La vieille ville, avec ses ruelles, et ses façades qui trahissent les différentes influences colonisatrices, revêt un charme particulier une fois la nuit tombée. Il fait bon se promener ici, aller d’une buvette à l’autre, pour décrocher une San Miguel, bière d’importation espagnole, star des boissons locales. Bien sûr, les Camerounais peuvent retrouver ici leur « 33 », « Beaufort » et même « Castel » brassées localement par une usine installée à Bata. Ici, en poussant un portail, on se retrouve dans une cour intérieure, un « circuit », à la camerounaise, où l’on peut manger du poisson braisé et commander une « petite Guinness », en écoutant à la table voisine, des « camers » de Guinée Equatoriale parler des Lions Indomptables, comme si c’était encore une grande équipe de football.
Sipopo…L’autre ville, sur l’Ile de Bioko, dont l’ancienne appellation fut Santa Isabel. Le gigantisme voulu par Obiang Nguema Mazogo s’exprime ici plein la vue.
La Cité des chefs d’Etats ? Une immense aire avec une cinquantaine de villas très cossues, dédiées à chacun des chefs d’Etats Africains. Elle a été construite à l’occasion du sommet de l’Union Africaine à Malabo, il y a deux ans, et elle accueille les souverains de passage à Malabo. Tout à côté, les Chinois on bâti un immense Palais des Congrès, dans le style particulier de l’architecture communiste, faite formes rectilignes et écrasantes, comme pour montrer à chaque individu sa petitesse devant la superpuissance des pouvoirs. Le pouvoir de Theodoro Obiang Nguema s’exprime ici, sur ces affiches géantes à sa gloire. Obiang par rapport à ses voisins, a duré au pouvoir, mais fait des choses. Lorsqu’on pense que le pétrole ne coule ici que depuis 2002… nous sommes donc à Sipopo. A quelques kilomètres du Palais des Congrès, l’hôtel Sofitel Sipopo, un palace planté au bord de la mer, aux pieds duquel, s’étend un magnifique golf de 18 trous. Vraisemblablement, le golf le mieux tenu d’Afrique Centrale. On y joue avec cette sensation particulière, d’avoir la brise de la mer à sa gauche et les senteurs de la forêt vierge à sa droite.
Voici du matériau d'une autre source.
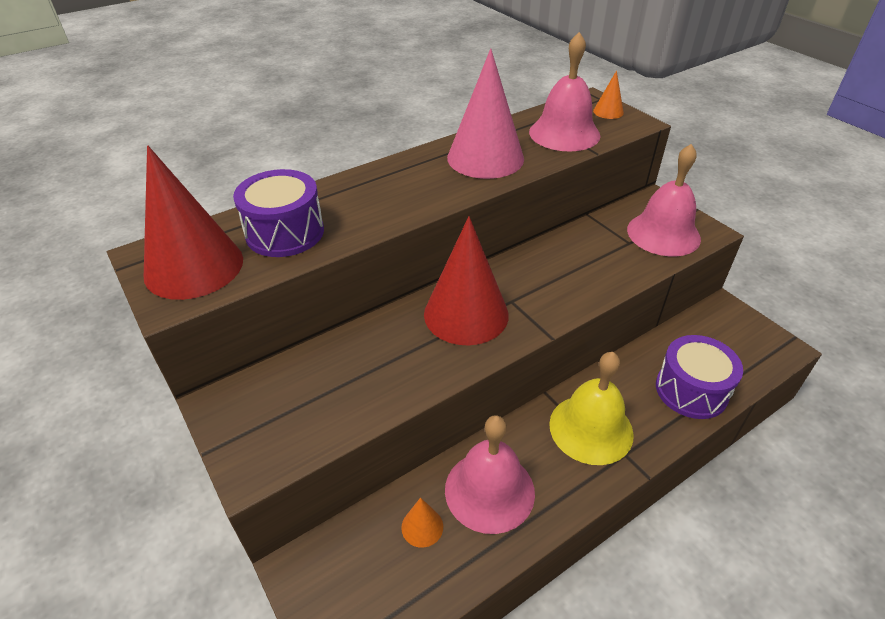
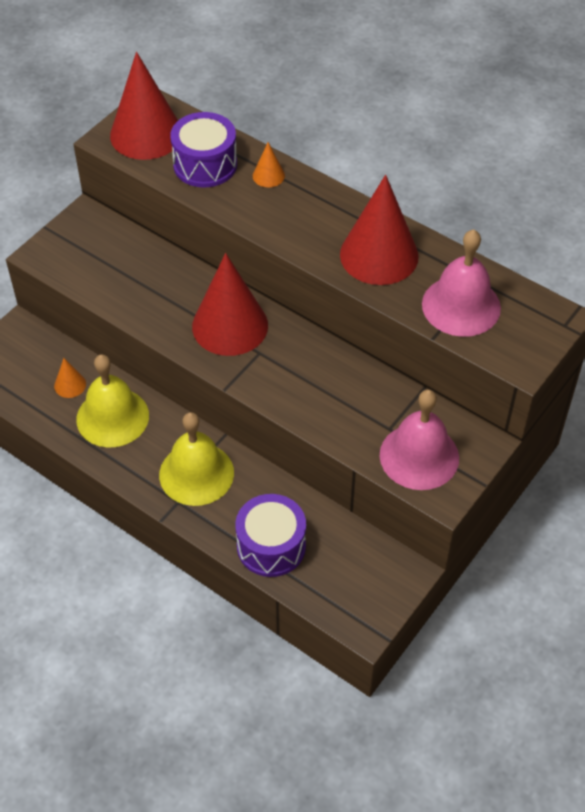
camera: 70 degrees right, 10 degrees up
pink bell [445,415,535,534] -> yellow bell [76,354,149,448]
pink cone [447,49,524,179] -> red cone [340,175,419,285]
orange cone [593,71,624,119] -> orange cone moved to [253,142,285,187]

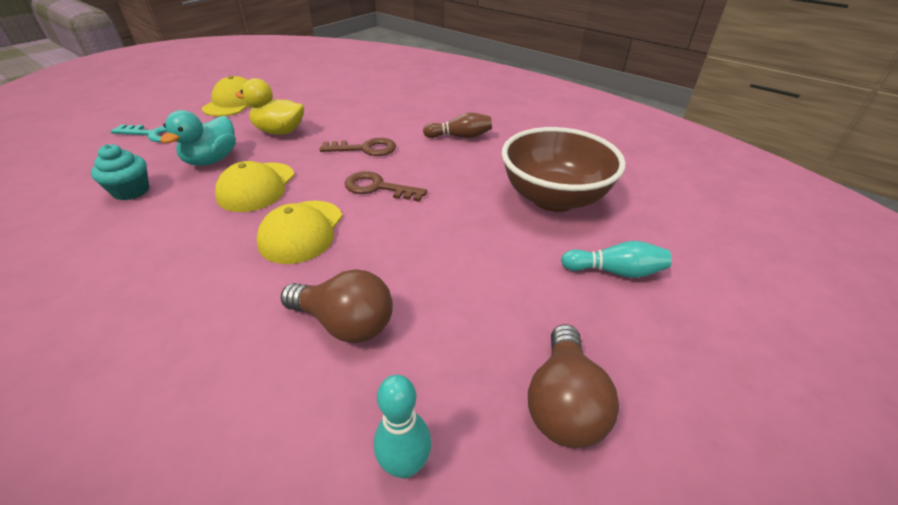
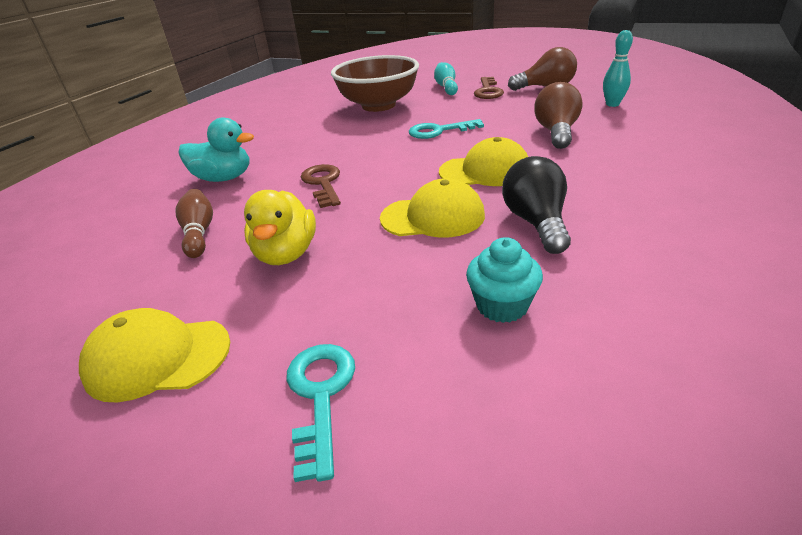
camera: 100 degrees left, 5 degrees down
turquoise duck [160,110,236,166] -> turquoise duck moved to [178,117,254,182]
brown key [345,171,427,202] -> brown key moved to [474,77,504,99]
brown bowling pin [423,112,492,138] -> brown bowling pin moved to [175,189,213,258]
none -> turquoise key [409,119,484,139]
none -> black light bulb [502,156,571,254]

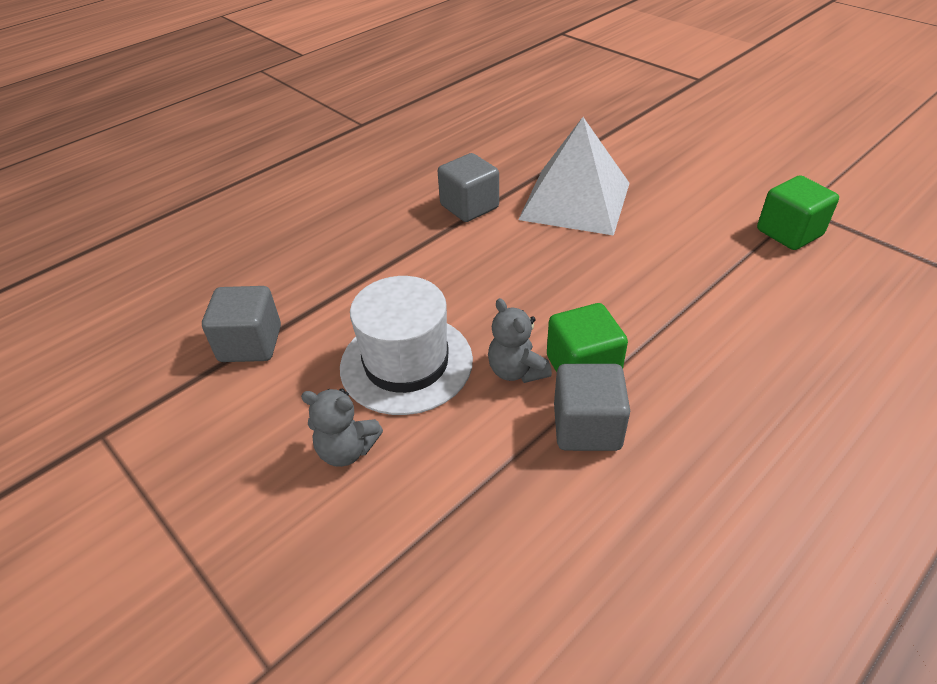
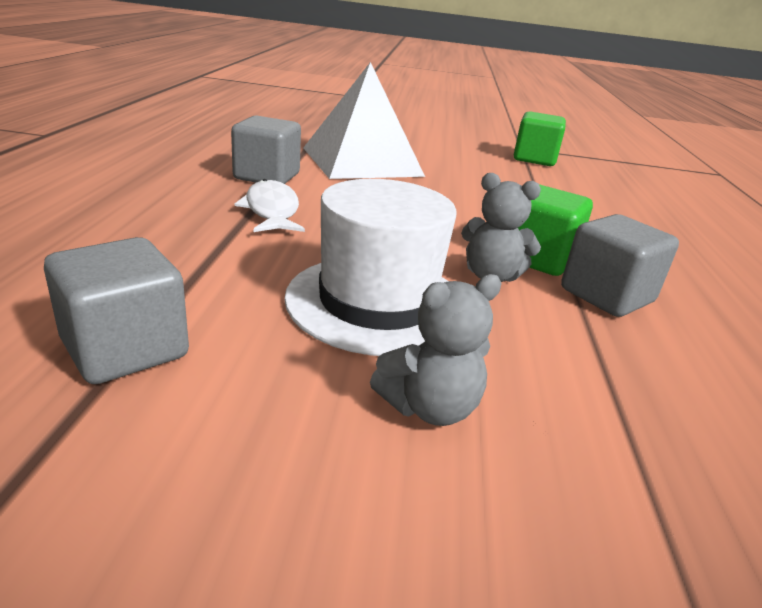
camera: 45 degrees left, 15 degrees down
none -> white fish [235,179,305,232]

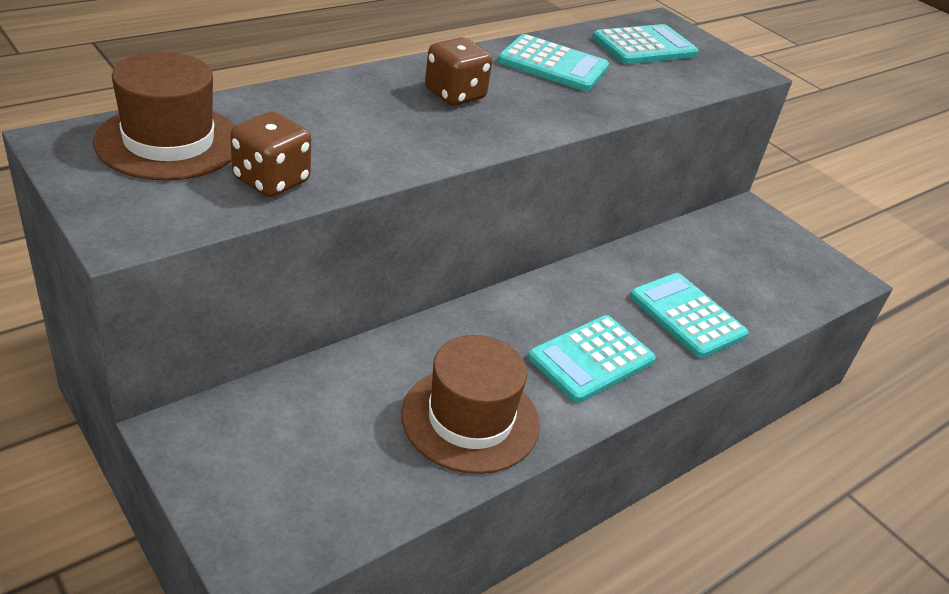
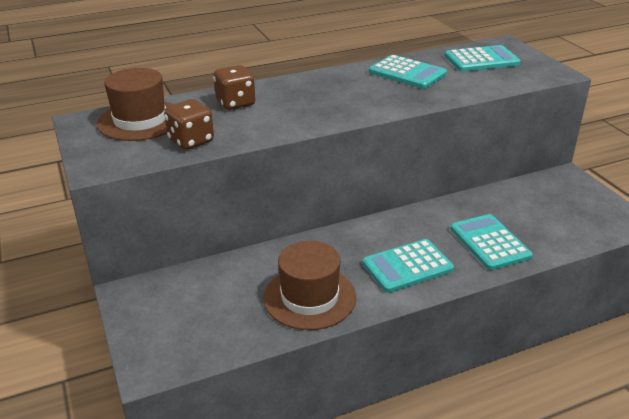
camera: 20 degrees right, 5 degrees down
brown dice [425,37,492,106] -> brown dice moved to [213,65,256,110]

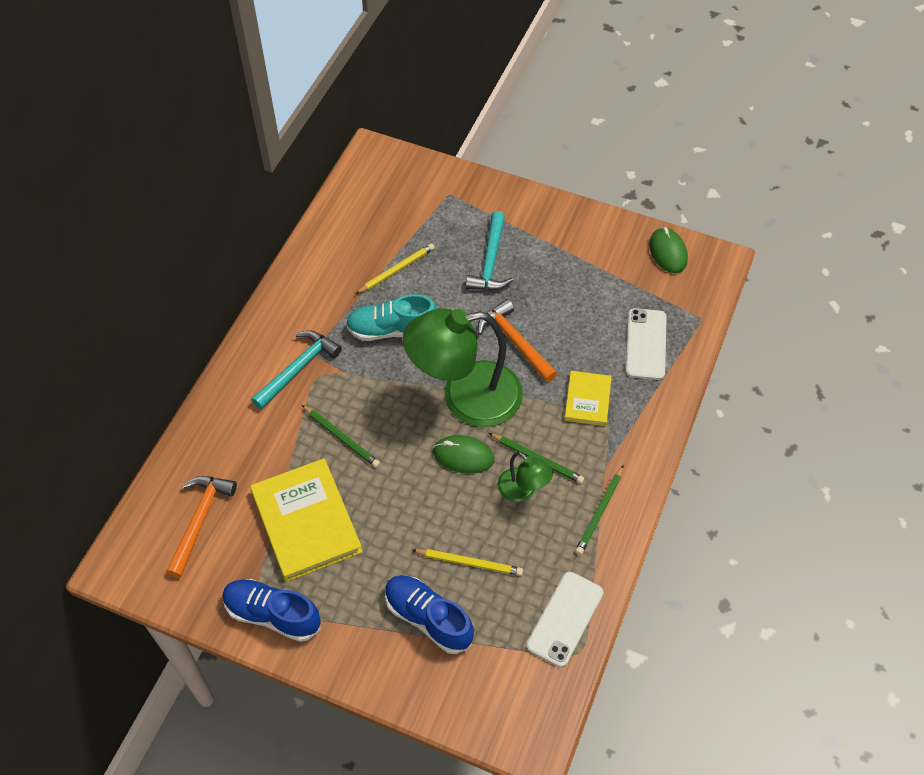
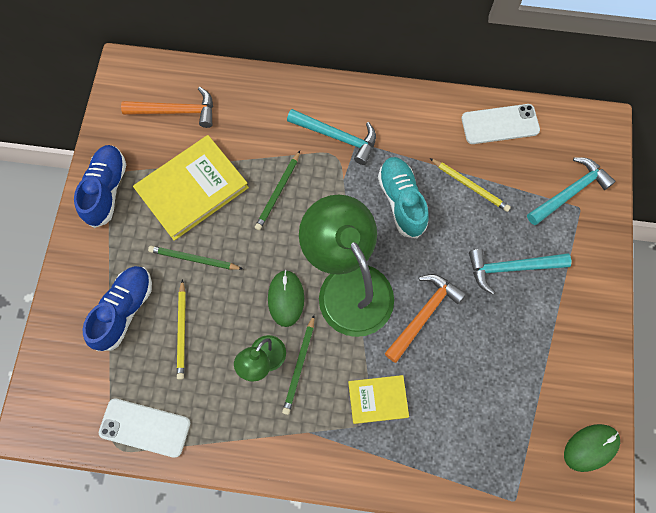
camera: 75 degrees right, 15 degrees up
green pencil [575,465,624,555] -> green pencil moved to [148,246,243,270]
white phone [626,308,667,380] -> white phone moved to [461,104,540,144]
none -> turquoise hammer [527,157,616,225]

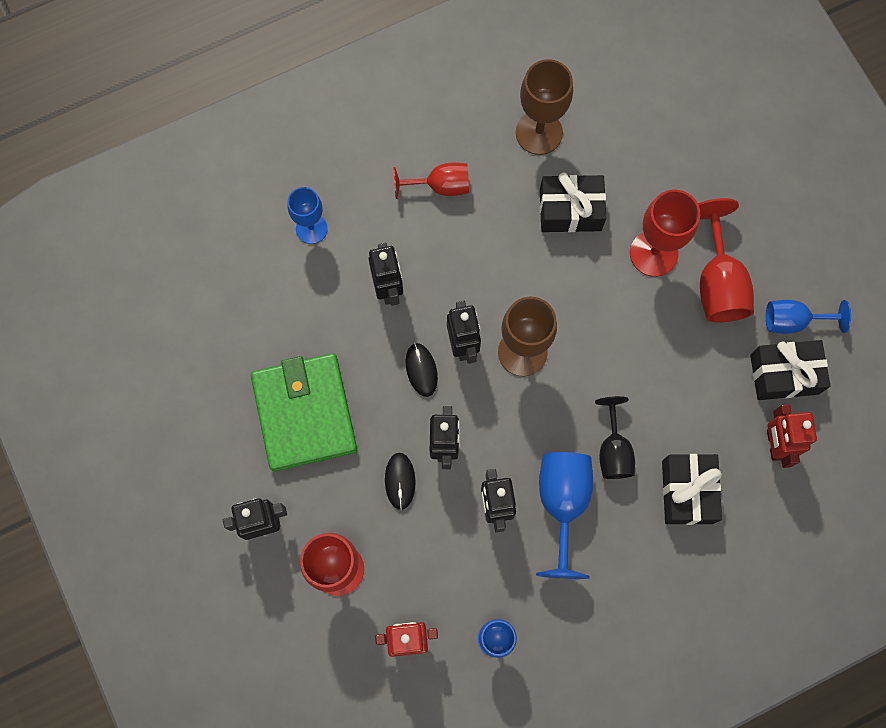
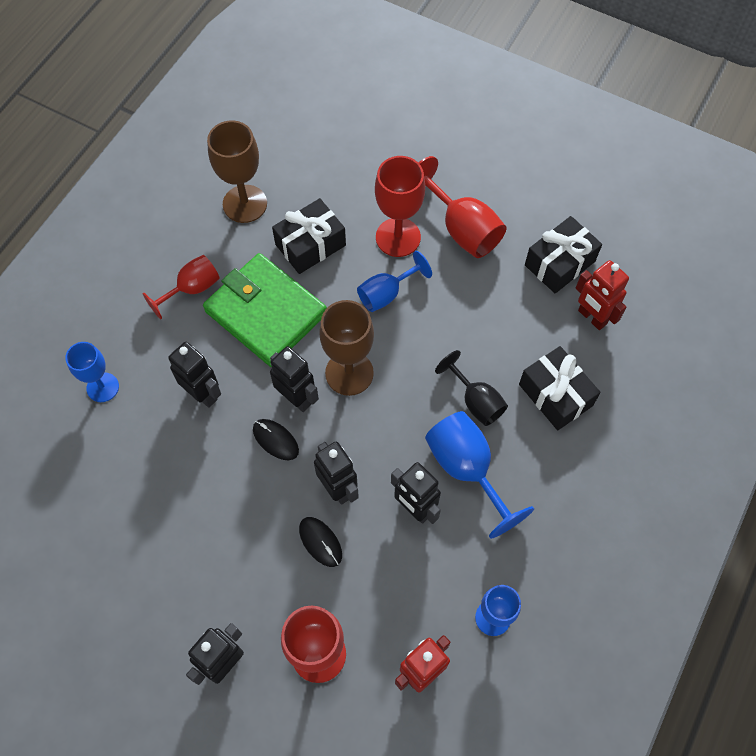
camera: 35 degrees left, 10 degrees down
green wallet [251,353,357,472] -> green wallet moved to [203,253,327,367]
blue goblet [766,300,851,334] -> blue goblet moved to [357,251,432,312]

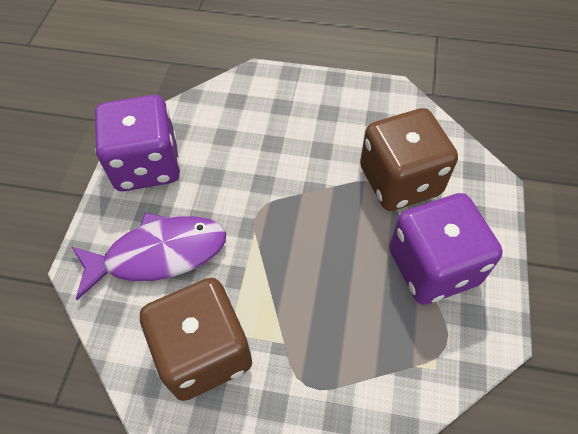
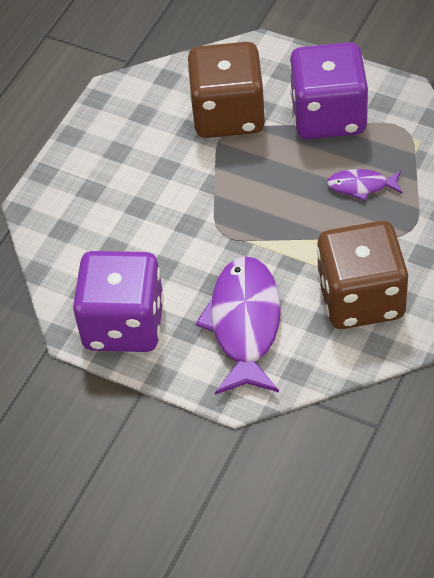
camera: 70 degrees left, 5 degrees down
none -> purple fish [327,169,402,201]

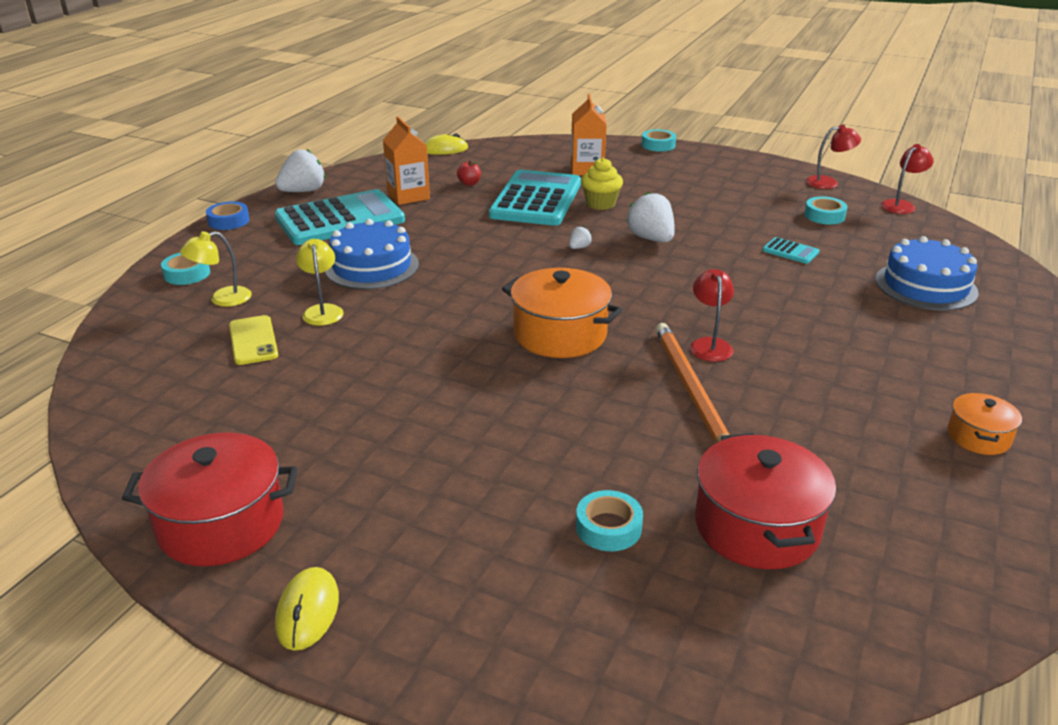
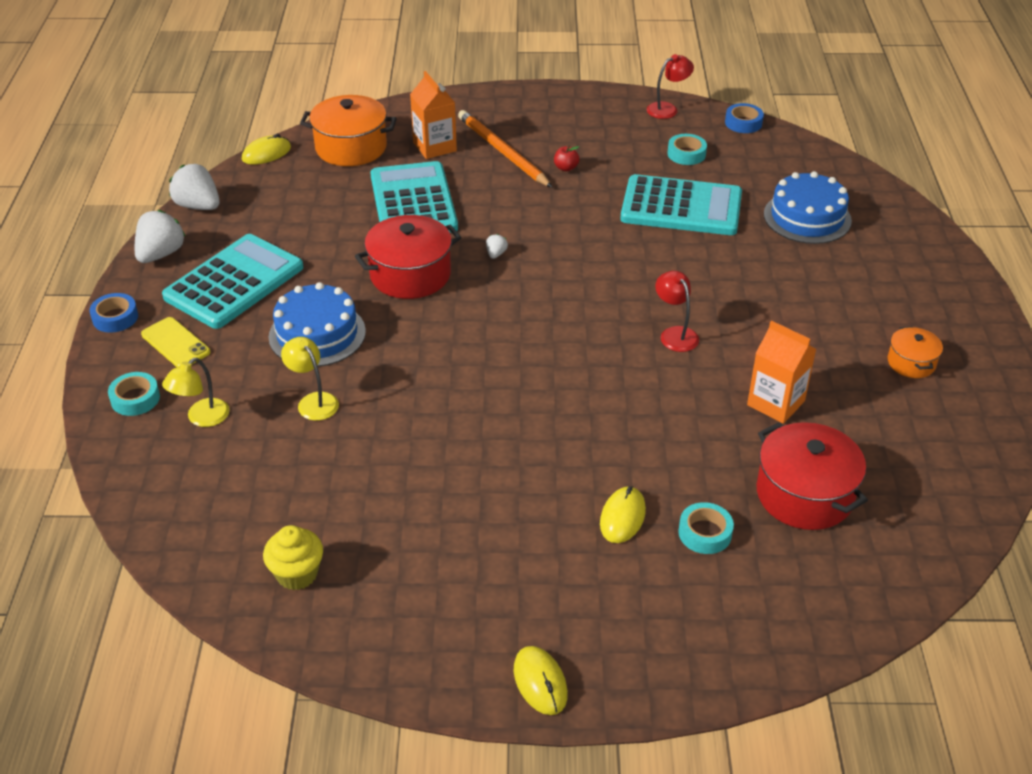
camera: 25 degrees left, 10 degrees up
red pot [122,432,298,566] -> red pot moved to [355,215,461,299]
yellow phone [229,315,278,365] -> yellow phone moved to [141,317,210,367]
orange carton [383,117,430,205] -> orange carton moved to [747,320,816,424]
red apple [457,160,481,186] -> red apple moved to [554,145,579,171]
orange pot [502,268,622,358] -> orange pot moved to [300,95,397,166]
yellow cupcake [581,158,623,210] -> yellow cupcake moved to [263,525,323,590]
white strawberry [626,192,675,242] -> white strawberry moved to [169,164,220,210]
turquoise tape [642,129,676,152] -> none
orange pencil [655,323,730,443] -> orange pencil moved to [458,110,552,187]
turquoise calculator [762,237,820,264] -> turquoise calculator [620,174,742,235], size x2.50
red lamp [881,144,934,214] -> blue tape [725,103,764,133]
none -> yellow mouse [600,486,646,543]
Entre Sipopo et Malabo, les logements sociaux. D’innombrables immeubles aux plans similaires sont sur les deux côtés de l’autoroute. En construction ou en finition. Des dizaines de ces immeubles sortent de la forêt vierge. Esmeralda, jeune brunette est réceptionniste à l’hôtel Ibis. Elle est déjà propriétaire de son T4 dans l’un de ces immeubles à logements sociaux. Elle a en tout et pour tout payé…1,5 million de Fcfa pour l’avoir. L’Etat de Guinée Equatoriale loge ses citoyens. On repart de Malabo avec les idées complètement différentes, sur les préjugés véhiculés ici et là. Il se construit ici, un pays moderne.